Manually reducing the number of models in AnyResource
to a subset of resources, makes the error disappear. This is a good indication that the number of models is the cause of the error.
After some trial and error, we came up with the following solution:
+ from typing import Any
class Patient:
+ contained: Optional_[List_["Any"]] = None
- contained: Optional_[List_["AnyResource"]] = None
This change, though breaking, was acceptable for our use case as we always specify contained resources through custom models.
Reducing model build time
Pydantic v2 takes more time to build models, sacrificing some loading time for drastically improved parsing and validation performance. However, loading times of almost 40 seconds is unacceptable. I hope Pydantic is built with larger projects in mind and will improve this in the future. At least, we found another workaround to reduce loading times:
-
Parsed extensions and modifier extensions as dicts:
- extension: Optional_[List_[Extension]] = None + extension: Optional_[Dict_[str, Any]] = None
and
- modifierExtension: Optional_[List_[Extension]] = None + modifierExtension: Optional_[Dict_[str, Any]] = None
If we use extensions, we always specify them through custom models. So this change was acceptable.
-
Parsed
Bundle.entry.resource
as a dict:- resource: Optional_[AnyResource] = None + resource: Optional_[Dict_[str, Any]] = None
This change was acceptable as we always specify the resource type through custom models.

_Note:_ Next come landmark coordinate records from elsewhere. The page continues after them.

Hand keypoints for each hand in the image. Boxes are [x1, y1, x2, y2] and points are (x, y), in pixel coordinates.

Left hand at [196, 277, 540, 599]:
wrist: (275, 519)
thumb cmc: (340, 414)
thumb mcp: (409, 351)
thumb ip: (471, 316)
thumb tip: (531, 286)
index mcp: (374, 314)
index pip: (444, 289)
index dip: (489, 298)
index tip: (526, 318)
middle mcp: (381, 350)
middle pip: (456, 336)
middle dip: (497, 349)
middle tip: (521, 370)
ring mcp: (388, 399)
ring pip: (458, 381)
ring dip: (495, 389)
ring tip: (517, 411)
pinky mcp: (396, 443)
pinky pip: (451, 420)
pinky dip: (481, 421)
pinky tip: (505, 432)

Loading times were reduced to 5 seconds, a significant improvement. However, it's still not ideal. Since we only use a subset of models in each service, we could split the models into separate files. But this is a topic for another time.
What's next?
The manual migration revealed pain points that need addressing. Some improvements to the fhir-py-types
library before migrating include
-
Splitting models into separate files to reduce loading and build time, making maintenance more manageable. The assumption here is that each service only needs a subset of models.
-
Specifying model config in the BaseModel to avoid repeating the migration for each resource type.